GHG: Tell us about yourself.
I was born and grew up in Cambodia. The Khmer Rouge regime came to power when I was 8 years old. I consider myself a survivor of this regime. I am a medical doctor by profession. I completed medical school in Cambodia, and did my postgraduate studies in Thailand, Fiji, and Belgium.
GHG: Why did you choose your career?
Ha ha…sometimes you don’t have much choice in choosing your career. It just comes by chance. Most of my family members are doctors; my dad is also a doctor. Going to medical school in Cambodia at that time saved my family expenses, because we can share our text books and other educational materials.
After I graduated from medical school, I was very keen to work in emergency medicine, because you need to be on your toes, fast, and alert at all the times. In 1994, I received a scholarship award from the Japan International Cooperation Agency to attend postgraduate studies in Dermatology and Venereology in Thailand. It was an excellence course and I was very proud to complete my postgraduate studies and go back to my home country. When I got back, I had the opportunity to work at the National Centre of Dermato-Venerology, where I worked on a USAID-funded research project. I learned a lot from the project, particularly that I really liked this field of research and work.
GHG: Tell us about your current role.
I was given the opportunity to work with the Ministry of Health Fiji more than 10 years ago, and from there, I moved to the regional organisation, the Secretariat for the Pacific Community. My current position is as Regional Technical Advisor for Sexual and Reproductive Health. My role is to provide technical support in the areas of sexual and reproductive health to the Pacific Island countries and territories. I provide support to countries in planning and implementation of strategic plans, capacity building for health care workers, develop and revise treatment guidelines and policies, monitoring and evaluation of programs, clinical management, research and surveillance, and working with various donors.

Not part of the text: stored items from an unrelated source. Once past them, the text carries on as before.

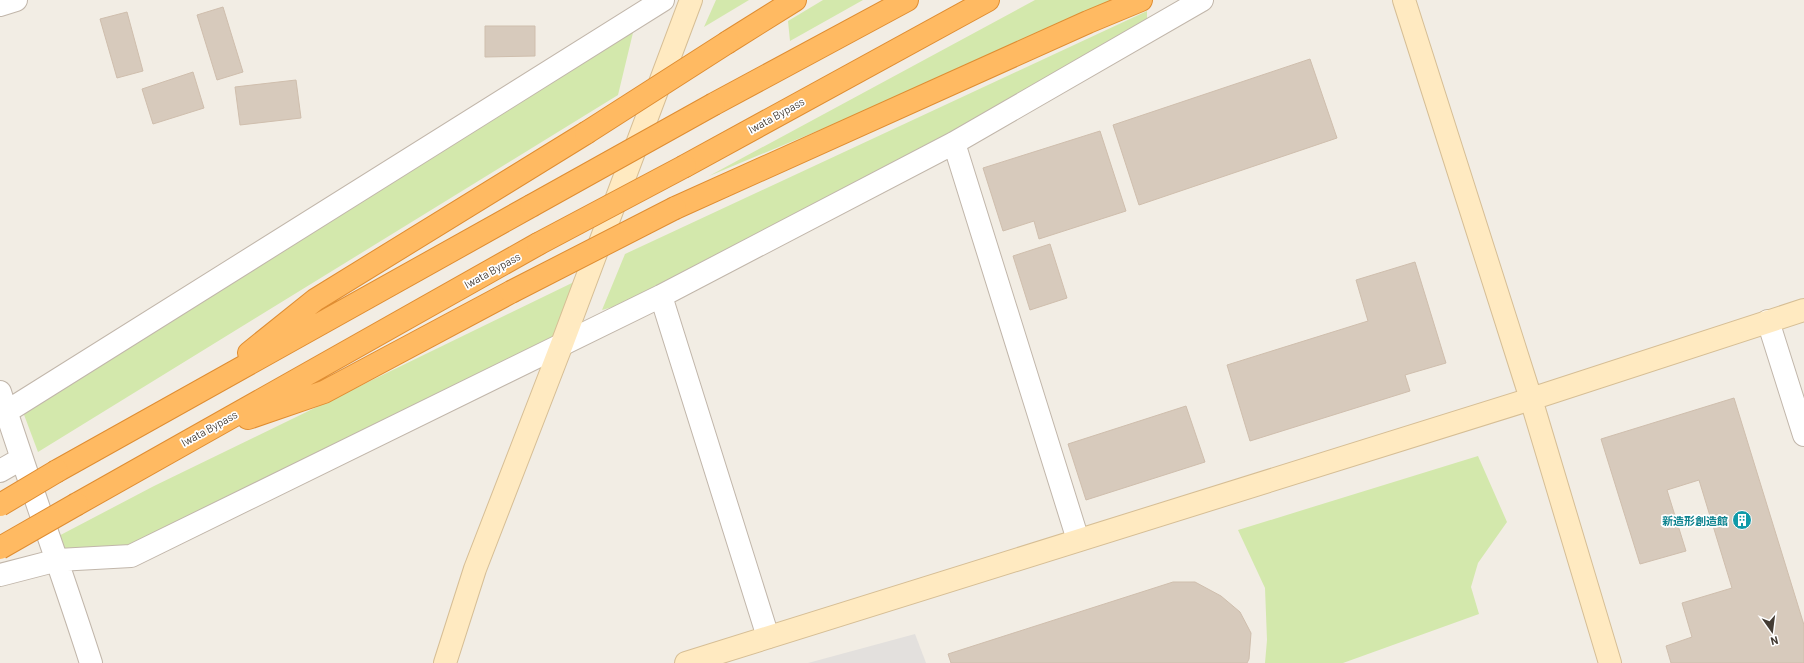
<svg xmlns="http://www.w3.org/2000/svg" width="1804" height="663" font-family="Barlow,'Noto Sans JP',sans-serif">
	<style>
		.green { fill: #d3e8ac }
		.parking { fill: #e3e0dd }
		.building { fill: #d7cabc; stroke: #cfbead }
		.lines { fill: none; stroke-linecap: round; stroke-linejoin: round }
		.street-casing { stroke: #c1b6aa; stroke-width: 24 }
		.secondary-casing { stroke: #d6be95; stroke-width: 24 }
		.highway-casing { stroke: #df8d32; stroke-width: 24 }
		.street { stroke: #fff; stroke-width: 22 }
		.secondary { stroke: #ffeac1; stroke-width: 22 }
		.highway { stroke: #ffba62; stroke-width: 22 }
		.highway-bridge-casing { stroke: #df8d32; stroke-width: 24; stroke-linecap: butt }
		.highway-bridge { stroke: #ffba62; stroke-width: 22 }
		.labels { text-anchor: middle; dominant-baseline: central; stroke-width: 3.5; stroke-linejoin: round; paint-order: stroke }
		.street-label { font-size: 11px; fill: #443c34; stroke: #fff }
		.culture-label { font-size: 11px; font-weight: bold; fill: #0d838f; stroke: #fff; text-anchor: end }
	</style>
	<rect width="100%" height="100%" fill="#f2ede4"/>
	<path class="green" d="M716,0H749L704,27Z
		M823,0H863L790,41L788,21Z
		M1035,0H1132L709,176Z
		M1147,11V32L672,290L602,310L625,254Z
		M637,16L618,95L38,452L20,404Z
		M574,282L562,344L131,556L58,560L51,540L154,486Z
		M1478,456L1507,522L1478,563L1471,587L1479,614L1343,663H1265L1267,640L1265,588L1238,530Z"/>
	<path class="parking" d="M915,634L926,663H808Z"/>
	<path class="building" d="M223,7L243,72L217,80L197,15Z
		M127,12L143,71L117,78L100,19Z
		M485,26H535V56L485,57Z
		M1310,59L1337,138L1139,205L1113,125Z
		M193,72L204,108L153,124L142,89Z
		M296,80L301,118L240,125L235,87Z
		M1100,131L1126,211L1039,239L1034,221L1003,231L983,168Z
		M1050,244L1067,298L1030,310L1013,256Z
		M1415,262L1446,363L1405,375L1410,391L1250,441L1227,365L1368,321L1356,280Z
		M1734,398L1804,625V663H1671L1666,646L1692,637L1682,603L1732,588L1699,480L1667,490L1686,551L1640,564L1601,439Z
		M1186,406L1205,462L1086,500L1068,444Z
		M1173,582H1195L1221,596L1240,612L1251,633L1249,659L1247,663H951L948,654Z"/>
	<g class="lines">
		<g class="street-casing">
			<path id="street" d="M0,5L16,0
				M954,143L1078,540
				M661,296L768,637
				M1768,321L1804,435
				M0,392C29,483 62,572 91,663
				M6,412L663,0
				M0,471L21,459
				M0,575L58,560L131,556L661,296L954,143L1202,0"/>
		</g>
		<g class="secondary-casing">
			<path id="secondary" d="M1404,0L1531,399L1610,663
				M445,663L475,569L562,344L691,0
				M686,663L1531,399L1804,310"/>
		</g>
		<g class="highway-casing">
			<path id="highway" d="M728,42L795,0
				M714,104L907,0
				M685,166L988,0
				M675,208L1088,22L1141,0
				M249,353L315,300L586,133
				M248,418L324,392L511,292
				M57,471L531,206
				M77,504L538,244"/>
		</g>
		<use href="#street" class="street"/>
		<use href="#secondary" class="secondary"/>
		<use href="#highway" class="highway"/>
		<g class="highway-bridge-casing">
			<path id="highway-bridge" d="M586,133L728,42
				M531,206L714,104
				M538,244L685,166
				M511,292L675,208
				M0,505L57,471
				M0,548L77,504"/>
		</g>
		<use href="#highway-bridge" class="highway-bridge"/>
	</g>
	<defs>
		<g id="building-disc" transform="scale(1)"><circle r="9.5" fill="#0f9aa8" stroke="#fff"/><path d="M-4-6H4V6H1V3H-1V6H-4ZM-2.5-4.3h1.7v1.8h-1.7ZM.8-4.3h1.7v1.8H.8ZM-2.5-1h1.7V.8h-1.7ZM.8-1h1.7V.8H.8Z" fill="#fff"/></g>
	</defs>
	<g fill-rule="evenodd">
		<use href="#building-disc" x="1742" y="520"/>
	</g>
	<g class="labels">
		<g class="street-label">
			<text transform="translate(776 115) rotate(-29)">Iwata Bypass</text>
			<text transform="translate(492 270) rotate(-29)">Iwata Bypass</text>
			<text transform="translate(209 428) rotate(-29)">Iwata Bypass</text>
		</g>
		<g class="culture-label">
			<text x="1728" y="520">新造形創造館</text>
		</g>
	</g>
	<g transform="translate(1772 631) rotate(166)" stroke="#ffffff" stroke-width="3" paint-order="stroke">
	<path d="M0-3L7 15L0 10L-7 15Z" fill="#443c34"/>
	<text y="-6" font-size="11" font-weight="bold" text-anchor="middle" fill="#443c34">N</text>
	</g>
</svg>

GHG: How do you keep motivated to work in the field of global health?
I am driven by the goal to improve health and the wellbeing of people. I want to see places where people are happy and healthy; people are able to access quality care and essential medicines; everyone has equal access to health care and people have their right to choose and make decisions about their healthcare for themselves. I know that I cannot change the world, but I am sure my contribution will definitely can make the difference.
GHG: What is the most essential piece of equipment for working abroad?

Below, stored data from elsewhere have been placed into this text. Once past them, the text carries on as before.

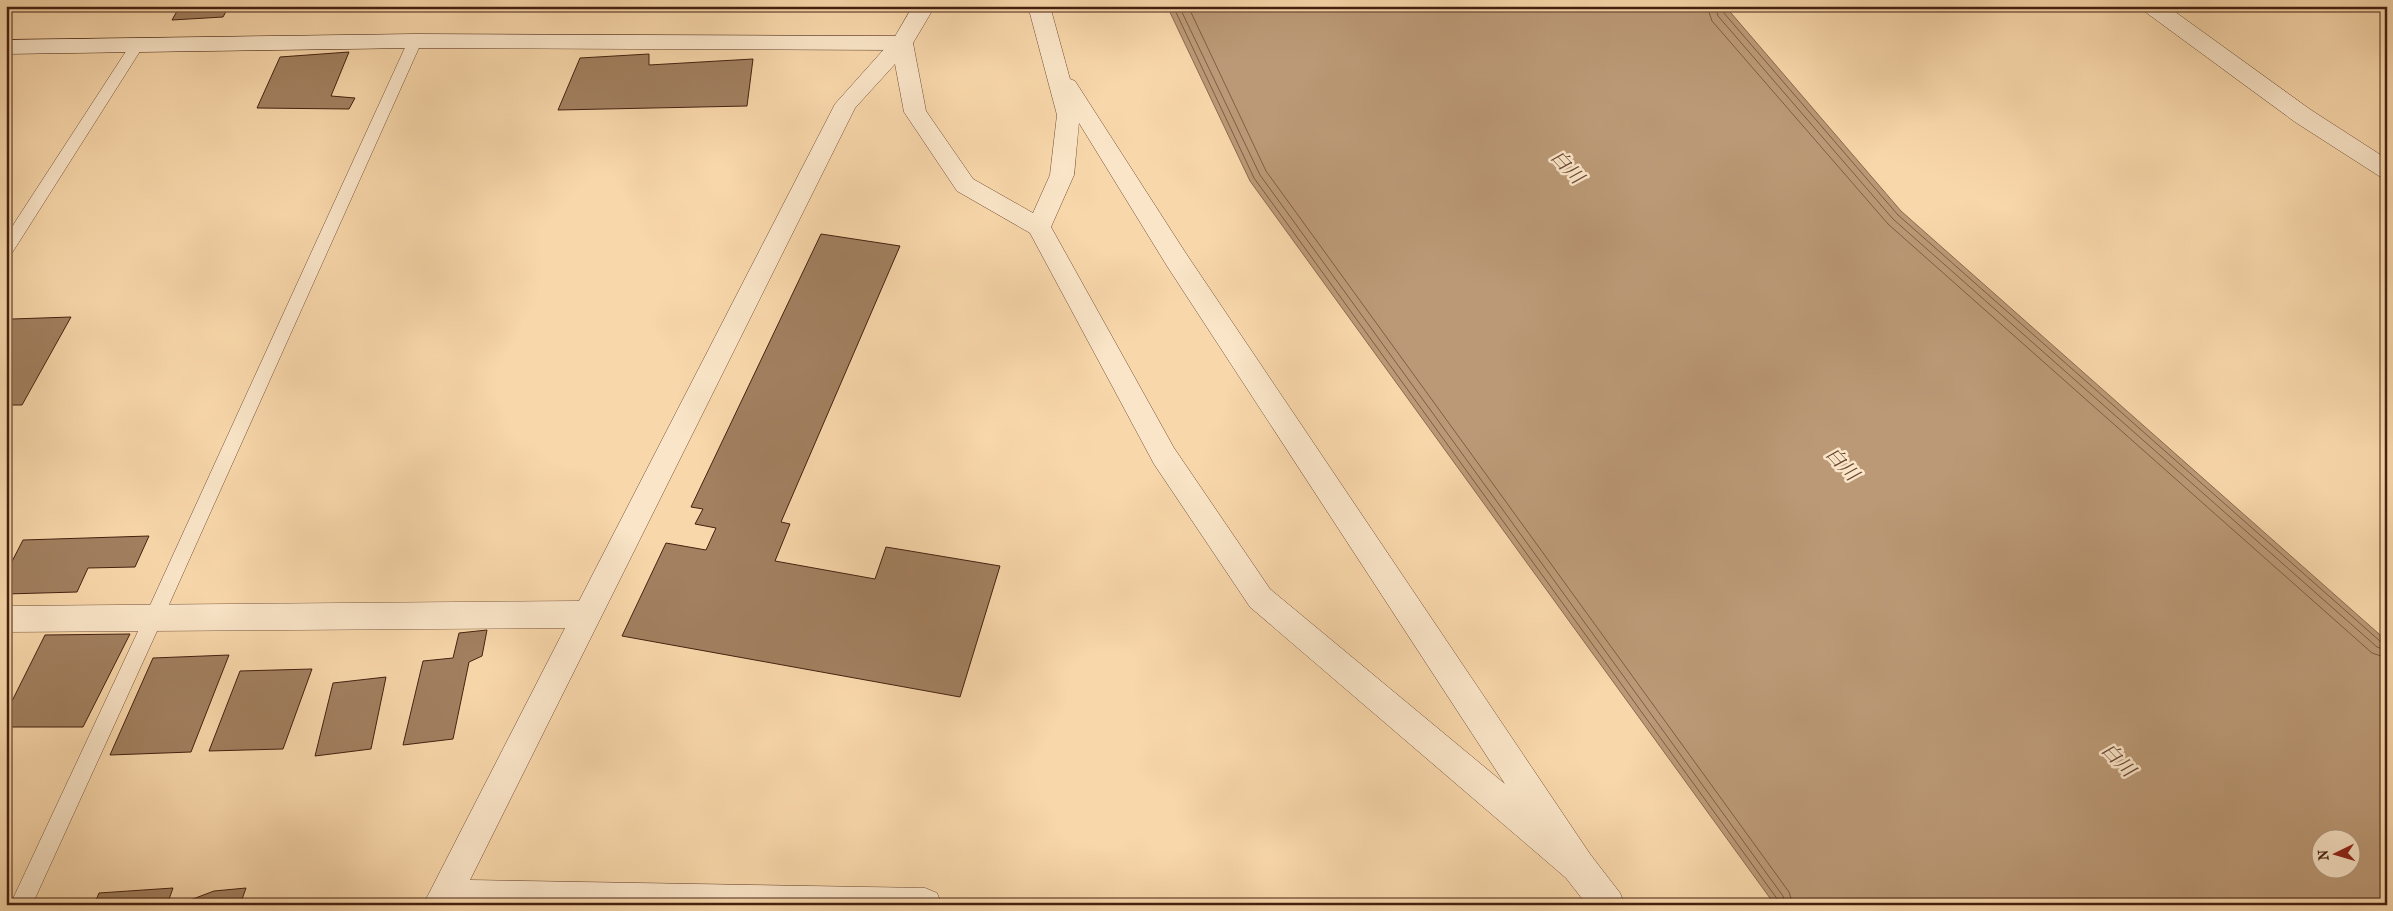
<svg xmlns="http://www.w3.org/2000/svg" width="2393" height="911" font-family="'IM FELL French Canon','Noto Serif JP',serif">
	<rect width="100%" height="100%" fill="#f8d7aa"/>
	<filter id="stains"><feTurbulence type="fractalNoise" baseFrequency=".004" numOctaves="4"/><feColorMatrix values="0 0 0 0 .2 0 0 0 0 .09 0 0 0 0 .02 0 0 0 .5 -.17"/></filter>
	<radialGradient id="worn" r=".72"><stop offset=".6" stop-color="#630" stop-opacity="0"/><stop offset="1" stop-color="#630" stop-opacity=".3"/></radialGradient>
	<!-- water -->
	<path fill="#bb9976" stroke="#8b694d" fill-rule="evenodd" d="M1167,6H1725L1901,211L2387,641V905H1775L1250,181ZM2320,838H2350V868H2320Z"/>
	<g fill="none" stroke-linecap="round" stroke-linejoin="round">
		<!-- shore -->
		<g stroke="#805d43" stroke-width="1">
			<path d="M1173,6L1254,178L1778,900L1779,905"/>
			<path d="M1179,6L1260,175L1783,896L1785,905"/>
			<path d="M1188,6L1266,171L1789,892L1793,905"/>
			<path d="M1707,6L1712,21L1888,224L2372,653L2387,658"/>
			<path d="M1715,6L1718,16L1893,219L2377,647L2387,650"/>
			<path d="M1721,6L1723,12L1898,215L2381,642L2387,644"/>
		</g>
	</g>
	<!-- building -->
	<g fill="#a28060" stroke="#442110">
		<path d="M180,6H229L223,17L172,20Z"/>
		<path d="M349,52L331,96L355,98L349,109L257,108L280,57Z"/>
		<path d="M649,54V65L753,59L747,106L558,110L580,58Z"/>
		<path d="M821,234L900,246L781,522L790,524L775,561L875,579L886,547L1000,566L960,697L622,636L666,543L706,550L716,528L695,524L703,509L691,507Z"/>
		<path d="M71,317L22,405H6V329L12,319Z"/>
		<path d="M149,536L135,567L88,568L77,592L6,594V573L23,540Z"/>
		<path d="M487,630L482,656L469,662L453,739L403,745L423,661L453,658L459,633Z"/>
		<path d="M130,634L83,727H6V713L45,635Z"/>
		<path d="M229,655L191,752L110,755L153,658Z"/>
		<path d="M312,669L283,749L209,751L240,671Z"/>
		<path d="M386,677L371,749L315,756L333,683Z"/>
		<path d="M173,888L167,905H94L99,893Z"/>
		<path d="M246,888L240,905H177L214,891Z"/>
	</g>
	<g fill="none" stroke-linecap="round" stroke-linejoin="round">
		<defs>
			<g id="lane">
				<path d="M415,36L422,41L163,618L32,905H10L147,612L408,41Z"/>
				<path d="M137,40L144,45L12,253L6,255V236L132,42Z"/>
			</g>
			<g id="street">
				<path d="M913,6H935L913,43L926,111L973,179L1033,213L1050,175L1057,115L1028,6H1050L1070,79L1075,81L1185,252L1590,854L1620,893L1625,905H1587L1566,878L1250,607L1154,464L1030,233L957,191L904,112L895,64L855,108L470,880L925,888L937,893L942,905H423L565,628L6,632V606L579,601L835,104L894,38ZM1079,123L1167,266L1505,784L1270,589L1174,448L1051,227L1074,175Z"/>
				<path d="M2141,6H2167L2311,110L2387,159V178L2379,176L2295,122L2144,11Z"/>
			</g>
			<path id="secondary" d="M415,34L902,36L910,38L913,43L910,48L902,50L415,48L6,54V40Z"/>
		</defs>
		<!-- lane casing -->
		<use href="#lane" stroke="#714e36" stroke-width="1"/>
		<!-- street casing -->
		<use href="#street" stroke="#714e36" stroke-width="1"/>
		<!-- secondary casing -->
		<use href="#secondary" stroke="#442110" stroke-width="1"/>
		<!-- lane -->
		<use href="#lane" fill="#fae5c8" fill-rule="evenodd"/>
		<!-- street -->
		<use href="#street" fill="#fae5c8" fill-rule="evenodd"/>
		<!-- secondary -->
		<use href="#secondary" fill="#fae5c8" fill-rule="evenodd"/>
	</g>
	<g text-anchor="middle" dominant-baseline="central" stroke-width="5" stroke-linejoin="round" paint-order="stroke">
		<!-- water labels -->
		<g font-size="19" font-style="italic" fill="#68452f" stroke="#fae5c8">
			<text transform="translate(1567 167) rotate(47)">白川</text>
			<text transform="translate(1842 464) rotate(47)">白川</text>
			<text transform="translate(2118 760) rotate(46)">白川</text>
		</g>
	</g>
	<!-- margin -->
	<rect width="2393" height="911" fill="none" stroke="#f8d7aa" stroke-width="25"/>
	<rect x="8" y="8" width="2378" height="896" fill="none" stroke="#442110" stroke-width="2.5"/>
	<rect x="12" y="12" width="2368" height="886" fill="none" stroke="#442110"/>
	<!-- north arrow -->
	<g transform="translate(2336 854) rotate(265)"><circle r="24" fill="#fae5c8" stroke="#b1977e"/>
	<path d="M0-4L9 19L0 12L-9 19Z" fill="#8f2418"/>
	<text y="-8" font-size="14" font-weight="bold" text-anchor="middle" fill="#442110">N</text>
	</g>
	<rect width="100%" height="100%" filter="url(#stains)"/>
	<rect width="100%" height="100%" fill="url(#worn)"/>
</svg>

I think you need to be a hard working person, willing to share and help others. You need to be open-minded, be sensible and understanding. You can’t just push your way through without listening to others. Be creative and learn from your experiences and from others. I keep learning every day, and I will never stop. I am very fortuned to be able to work with different many countries and meet different people.
GHG: What are your tips for people interested in working in global health?
No matter where you are working right now, you always can contribute and make impact on health of the people. For your professional career, please don’t stop learning, don’t be afraid to take on new challenges, because those new challenges will teach you and allow you to step up to the next level. You can make a lot of impact on people’s lives when you work in challenging places and in poorly resourced settings.
GHG: Please recommend any interesting global health related websites that you particularly enjoy or would like to share
At present, I also hold a position as President of the Oceania Society for Sexual Health and HIV Medicine. It is a professional body representing the interests of health care workers working in the area of HIV, sexually transmitted infections and sexual health care in the smaller Pacific island countries and territories.